The ground was cut away here and then, eventually, the water moved in, leaving behind a geometry too regular to be natural and too quiet to draw much attention.
The site sits in County Limerick, roughly 170 metres south-west of the Camoge River, on the townland boundary between Clorane and Rathmore South. Clorane House lies just 160 metres to the south-west. The 1840 edition of the Ordnance Survey six-inch map records nothing unusual at this location, but by the time the 25-inch edition was produced in 1897, the feature had been annotated as a disused quarry. That later map shows a rectangular cut measuring approximately 51 metres on its north-west to south-east axis and 35 metres across, with a cliff-face indicated along the southern, western, and northern edges, suggesting that material was extracted from three sides. Quarrying of this kind, typically for limestone used in construction or land improvement, was common on Irish estates during the eighteenth and nineteenth centuries, and the proximity to Clorane House hints at a straightforward domestic origin, though no documentary record is referenced in the survey notes to confirm the connection directly. By the time aerial orthophotography was compiled between 2005 and 2012, the cut had filled with water entirely, and a Google Earth image from February 2020 shows the same flooded, tree-lined outline still clearly legible from above.

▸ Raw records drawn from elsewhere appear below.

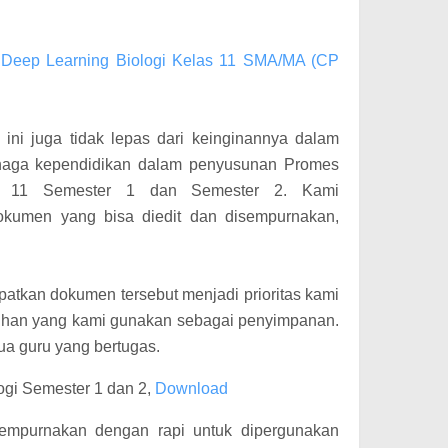
r Deep Learning Biologi Kelas 11 SMA/MA (CP
l ini juga tidak lepas dari keinginannya dalam
naga kependidikan dalam penyusunan Promes
as 11 Semester 1 dan Semester 2. Kami
kumen yang bisa diedit dan disempurnakan,
tkan dokumen tersebut menjadi prioritas kami
pilihan yang kami gunakan sebagai penyimpanan.
ua guru yang bertugas.
ogi Semester 1 dan 2,
Download
empurnakan dengan rapi untuk dipergunakan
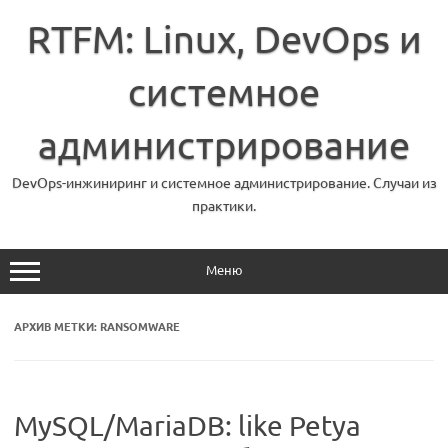
Перейти
к
RTFM: Linux, DevOps и
содержимому
системное
администрирование
DevOps-инжиниринг и системное администрирование. Случаи из
практики.
Меню
АРХИВ МЕТКИ:
RANSOMWARE
MySQL/MariaDB: like Petya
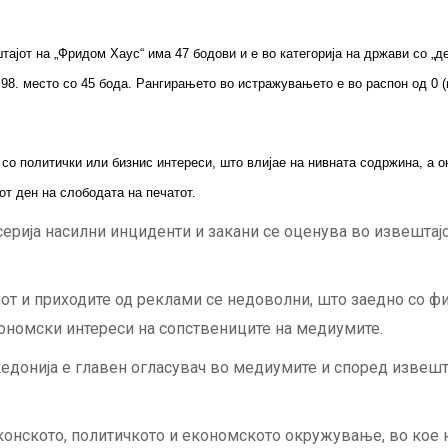
тајот на „Фридом Хаус“ има 47 бодови и е во категорија на држави со 
98. место со 45 бода. Рангирањето во истражувањето е во распон од 0 (
со политички или бизнис интереси, што влијае на нивната содржина, а 
иот ден на слободата на печатот.
серија насилни инциденти и закани се оценува во извештајо
от и приходите од реклами се недоволни, што заедно со ф
кономски интереси на сопствениците на медиумите.
кедонија е главен огласувач во медиумите и според извешт
конското, политичкото и економското окружување, во кое н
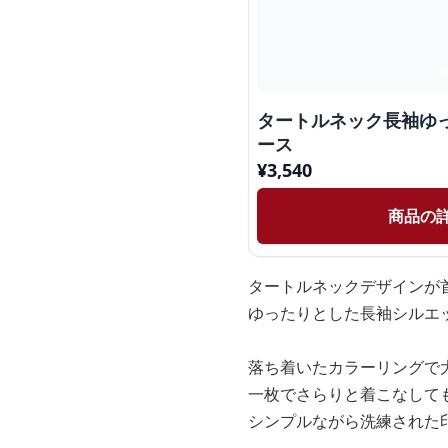
タートルネック長袖ゆ
ース
¥
3,540
商品の
タートルネックデザインが
ゆったりとした長袖シルエ
落ち着いたカラーリングで
一枚でさらりと着こなして
シンプルながら洗練された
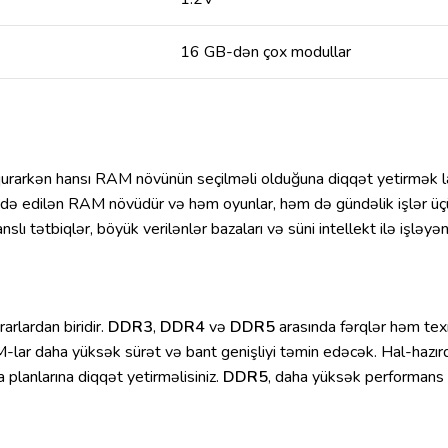
16 GB-dən çox modullar
qurarkən hansı RAM növünün seçilməli olduğuna diqqət yetirmək l
tifadə edilən RAM növüdür və həm oyunlar, həm də gündəlik işlər 
ı tətbiqlər, böyük verilənlər bazaları və süni intellekt ilə işlə
rlardan biridir.
DDR3
,
DDR4
və
DDR5
arasında fərqlər həm texn
-lar daha yüksək sürət və bant genişliyi təmin edəcək. Hal-hazı
planlarına diqqət yetirməlisiniz.
DDR5
, daha yüksək performans v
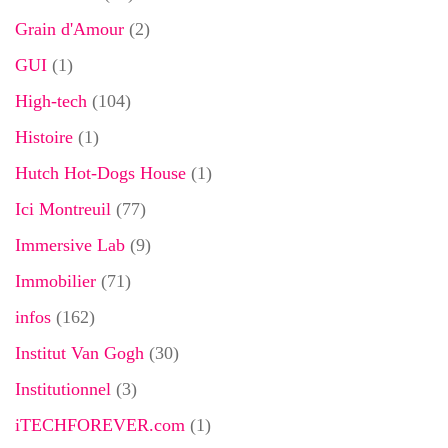
Grain d'Amour
(2)
GUI
(1)
High-tech
(104)
Histoire
(1)
Hutch Hot-Dogs House
(1)
Ici Montreuil
(77)
Immersive Lab
(9)
Immobilier
(71)
infos
(162)
Institut Van Gogh
(30)
Institutionnel
(3)
iTECHFOREVER.com
(1)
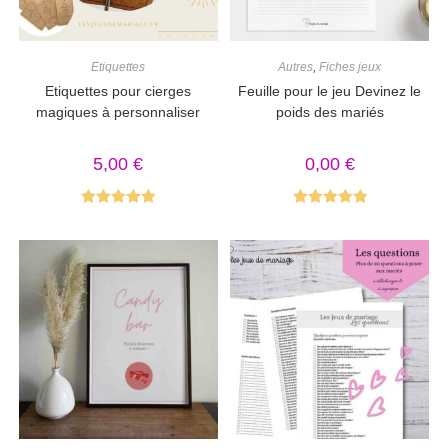
Etiquettes
Autres
,
Fiches jeux
Etiquettes pour cierges
Feuille pour le jeu Devinez le
magiques à personnaliser
poids des mariés
5,00
€
0,00
€
Note
5.00
Note
5.00
sur 5
sur 5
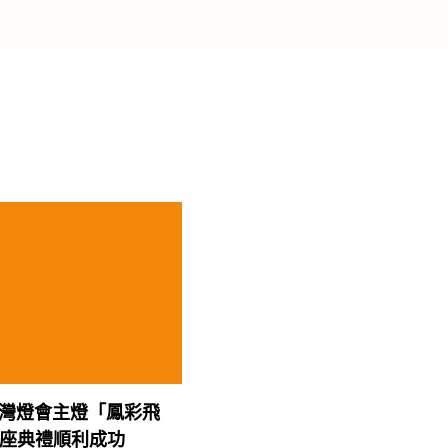
2台灣燈會主燈「鳳彩飛
安座典禮順利成功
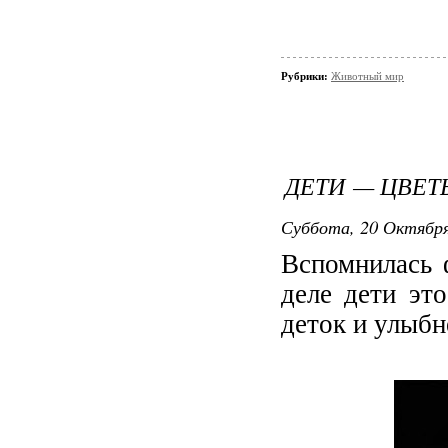
Рубрики:
Животный мир
ДЕТИ — ЦВЕ
Суббота, 20 Октября 
Вспомнилась 
деле дети эт
деток и улыбн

The quarry lies in working agricultural land, so access would depend on landowner permission. There is no formal path or designation. The rectangular shape is most legible from above, which is why the aerial record has become its primary document; at ground level, the tree cover around the rim is likely the most visible indicator of the site. Anyone with an interest in estate landscapes or in the industrial vernacular of rural Ireland might find it worth cross-referencing against the OSi historical map layers, where the 1897 annotation preserves the moment before the water obscured what had once been an active, if modest, working face.